[Исходный отрывок]

-=-=-=-=-

В качестве частного случая ленинского представления о стихийности и сознательности упомянем его постановку вопроса о братании на фронте в 1917 г. Братание началось и идет стихийно, писал Ленин, “ясной политической мысли у братающихся солдат нет. Это говорит инстинкт угнетенных людей, которые устали, измучились и перестают верить капиталистам… Вот это верный классовый инстинкт. Без такого инстинкта дело революции было бы безнадежно… Необходим переход этого инстинкта в сознание”. Пока братание стихийно, оно означает только ломку проклятой дисциплины казарм, дисциплины мертвого подчинения солдат офицерам, генералам, капиталистам. Но это — уже революционная инициатива масс. Братание было стихийным, но уже оно переходило от братания на одном фронте к братанию па всех фронтах и, вместе с расширением, открывало почву для внесения в него политического сознания, для перехода к братанию сознательному.

-=-=-=-=-

[Примените прочитанное]
1. Что, по словам Ленина в отрывке о братании, должно произойти с инстинктом братающихся солдат?
2. Продолжите текст о братании на фронте после его последнего предложения.

-=-=-=-=-

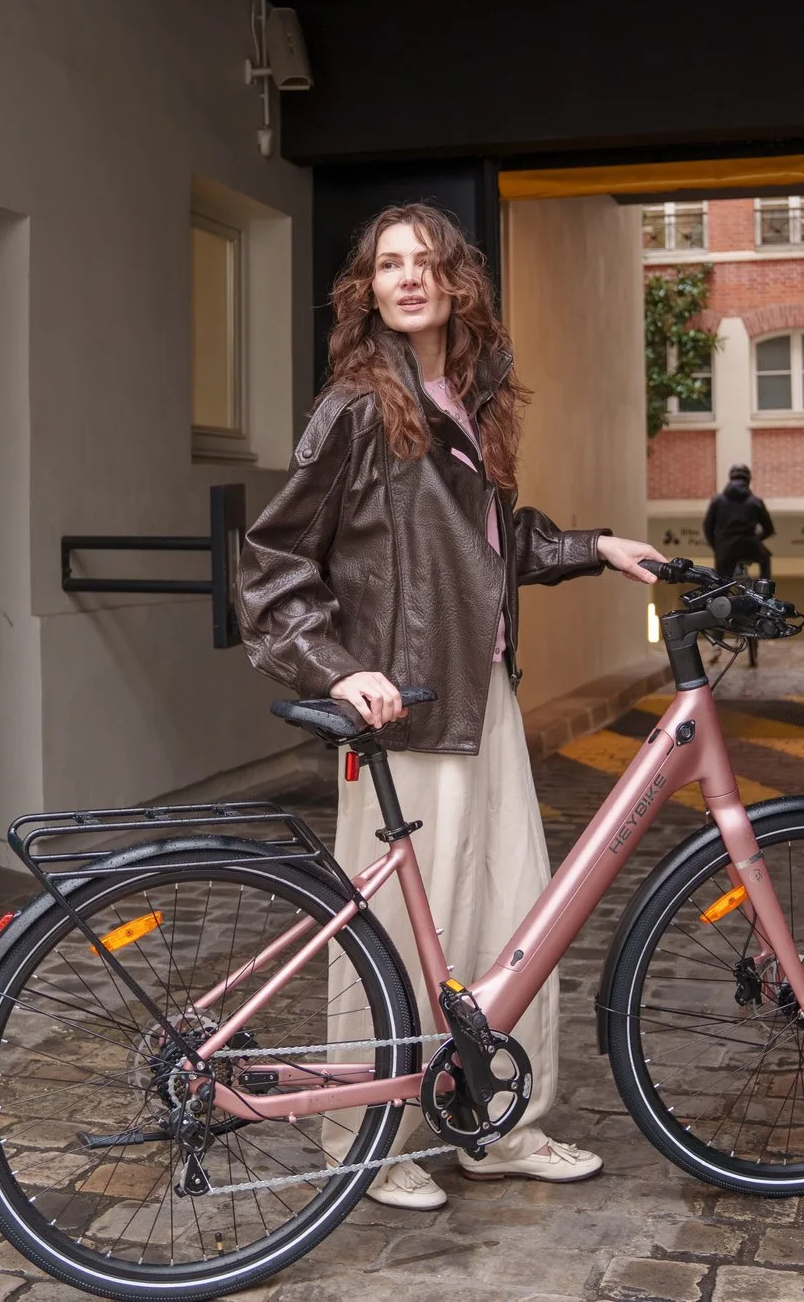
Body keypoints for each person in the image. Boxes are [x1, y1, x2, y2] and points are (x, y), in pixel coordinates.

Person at [236, 203, 667, 1211]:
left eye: (424, 261)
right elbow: (272, 561)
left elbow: (480, 549)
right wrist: (334, 667)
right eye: (388, 263)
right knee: (389, 927)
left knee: (512, 911)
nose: (408, 277)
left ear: (455, 280)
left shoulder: (466, 397)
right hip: (405, 708)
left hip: (483, 693)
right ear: (368, 287)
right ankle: (367, 1134)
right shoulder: (354, 406)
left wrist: (594, 547)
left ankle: (497, 1124)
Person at [702, 463, 775, 585]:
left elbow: (707, 527)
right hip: (749, 544)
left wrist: (717, 546)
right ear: (748, 479)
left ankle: (720, 594)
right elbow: (769, 528)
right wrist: (757, 538)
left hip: (726, 548)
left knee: (721, 582)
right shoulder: (755, 501)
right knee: (765, 558)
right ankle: (764, 588)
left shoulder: (717, 501)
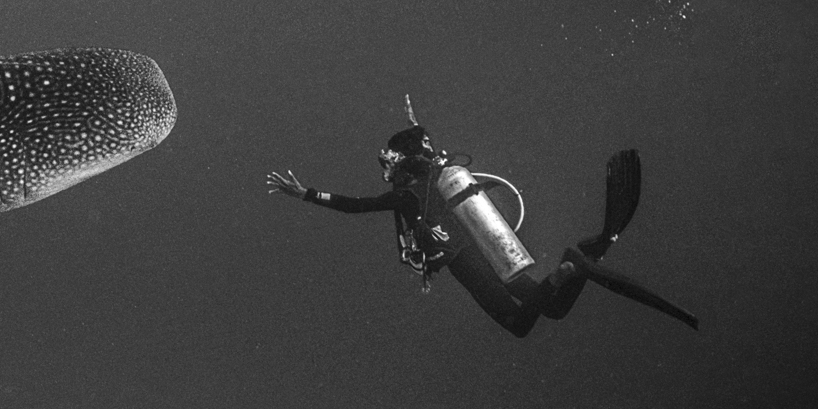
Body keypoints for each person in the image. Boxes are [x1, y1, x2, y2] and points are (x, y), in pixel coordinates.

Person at [267, 113, 697, 337]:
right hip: (489, 251)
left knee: (518, 324)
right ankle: (582, 252)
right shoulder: (438, 180)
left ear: (399, 162)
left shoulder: (410, 191)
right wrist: (416, 126)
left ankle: (570, 268)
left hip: (468, 263)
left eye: (387, 161)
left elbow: (354, 206)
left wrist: (305, 193)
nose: (384, 169)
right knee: (552, 311)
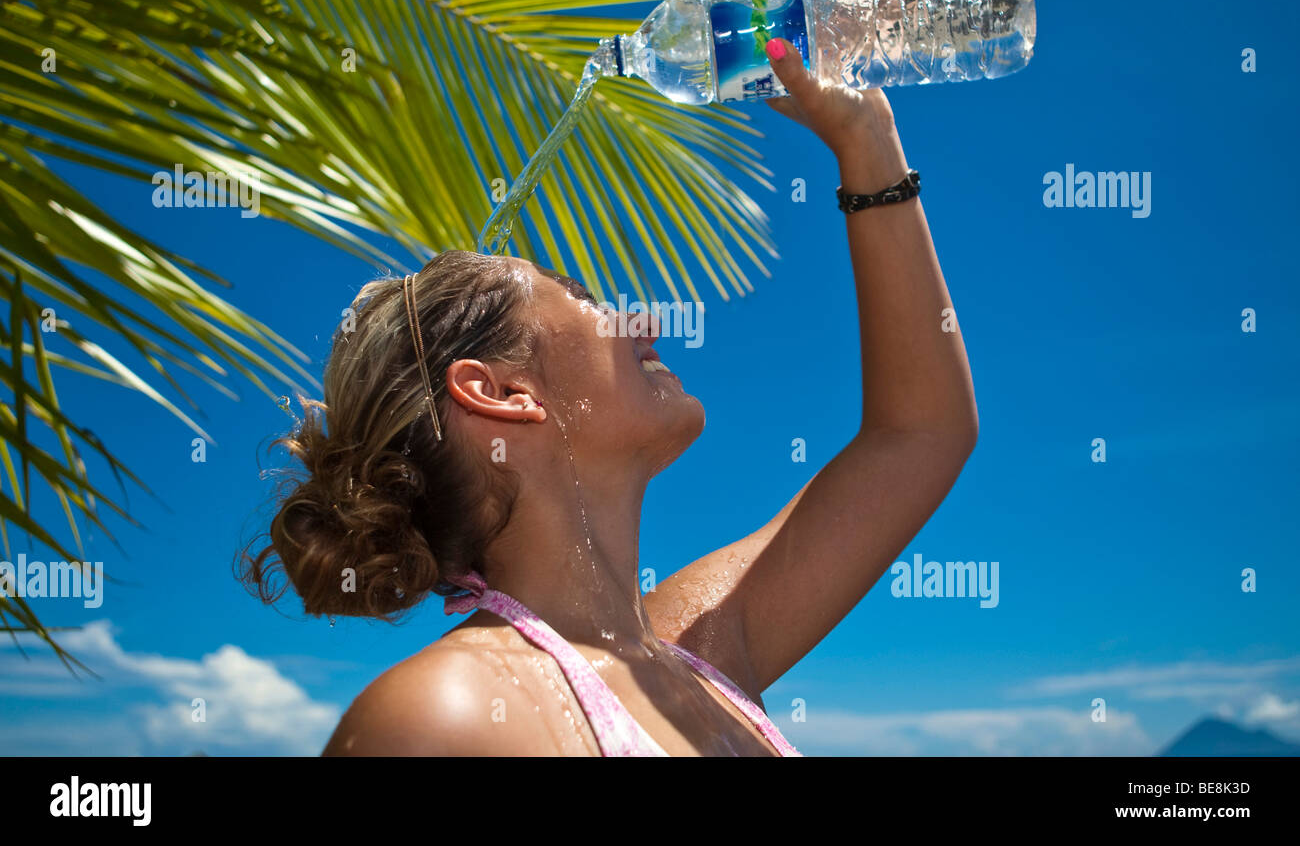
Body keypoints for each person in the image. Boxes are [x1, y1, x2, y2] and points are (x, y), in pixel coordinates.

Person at [241, 37, 978, 756]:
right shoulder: (446, 716)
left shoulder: (698, 652)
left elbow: (921, 433)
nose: (645, 322)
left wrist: (867, 140)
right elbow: (918, 436)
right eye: (581, 298)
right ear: (497, 391)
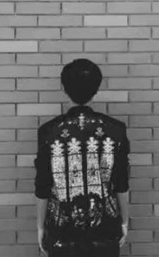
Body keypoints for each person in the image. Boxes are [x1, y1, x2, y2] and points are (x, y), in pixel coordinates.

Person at [34, 58, 130, 257]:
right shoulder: (116, 130)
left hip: (61, 231)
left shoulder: (48, 132)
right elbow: (121, 183)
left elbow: (42, 185)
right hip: (105, 228)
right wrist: (124, 221)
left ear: (64, 88)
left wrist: (40, 226)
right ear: (97, 89)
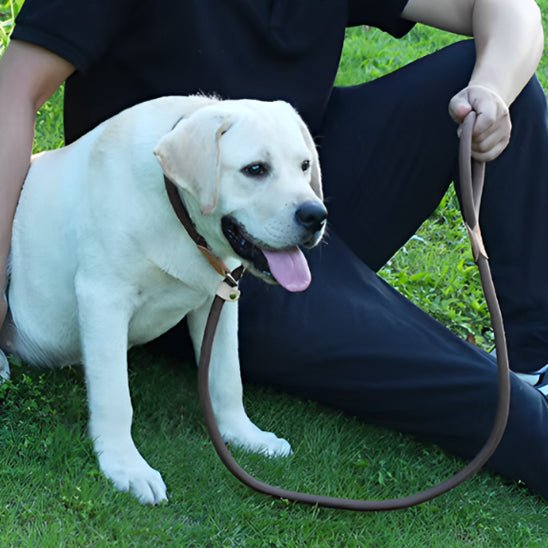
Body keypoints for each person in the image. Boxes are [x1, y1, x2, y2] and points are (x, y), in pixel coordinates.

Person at [1, 0, 547, 498]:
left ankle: (532, 359)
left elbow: (502, 8)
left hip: (302, 196)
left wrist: (492, 92)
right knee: (496, 406)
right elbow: (13, 89)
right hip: (170, 249)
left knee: (492, 79)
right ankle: (529, 417)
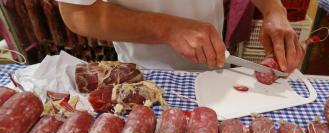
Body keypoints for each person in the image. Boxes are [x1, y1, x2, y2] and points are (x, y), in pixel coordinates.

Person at [58, 0, 304, 71]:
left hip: (214, 68)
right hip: (143, 73)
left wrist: (274, 9)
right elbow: (76, 12)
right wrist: (165, 27)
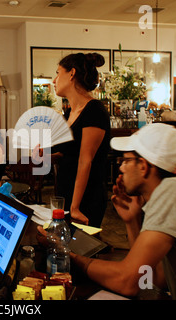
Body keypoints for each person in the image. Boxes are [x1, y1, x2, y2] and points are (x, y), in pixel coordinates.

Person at [40, 123, 176, 299]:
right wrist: (132, 220)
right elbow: (155, 277)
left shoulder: (171, 192)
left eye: (126, 160)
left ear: (143, 166)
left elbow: (128, 282)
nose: (121, 168)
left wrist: (66, 253)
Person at [34, 53, 110, 226]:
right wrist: (49, 155)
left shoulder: (94, 110)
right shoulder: (70, 112)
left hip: (85, 197)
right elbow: (71, 152)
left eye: (58, 73)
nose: (54, 80)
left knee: (79, 249)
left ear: (72, 73)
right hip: (67, 191)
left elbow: (85, 161)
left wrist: (75, 207)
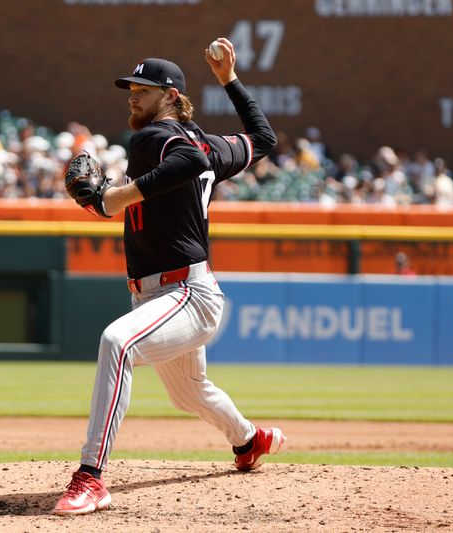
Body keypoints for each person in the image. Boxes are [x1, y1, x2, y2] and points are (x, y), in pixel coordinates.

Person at [53, 38, 283, 516]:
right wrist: (230, 81)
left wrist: (117, 196)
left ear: (172, 96)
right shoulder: (208, 144)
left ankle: (91, 477)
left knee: (117, 343)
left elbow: (189, 161)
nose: (133, 95)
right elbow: (263, 140)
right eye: (131, 88)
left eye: (145, 88)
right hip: (163, 294)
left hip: (187, 292)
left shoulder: (159, 138)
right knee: (188, 392)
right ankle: (249, 440)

-=-=-=-=-

[Письменные ответы]
1. Необходим переход этого инстинкта в сознание.

2.
Но весь этот страстный и широкий ленинский интерес к стихийности и ее второй форме, т.е. не к психологии покорности, а к психологии протеста, ведет лишь к выводу, что последняя жадно, как губка, готова впитать в себя то или иное сознание — будь то буржуазная идеология или подлинная наука пролетарского социализма. Эта психология протеста, эта стихийность сама по себе вовсе не предрешает выбора научного сознания перед ненаучной идеологией. Напротив, стихийное развитие рабочего движения ведет именно к подчинению его буржуазной идеологией, констатирует Ленин. Пусть социалистическая теория яснее и ближе для рабочих, зато буржуазная идеология старше, чем социалистическая, более всесторонне разработана, обладает неизмеримо большими средствами распространения. Вот почему “всякое преклонение перед стихийностью рабочего движения, всякое умаление роли „сознательного элемента", роли социал-демократии означает тем самым, — совершенно независимо от того, желает ли этого умаляющий или нет, — усиление влияния буржуазной идеологии на рабочих”.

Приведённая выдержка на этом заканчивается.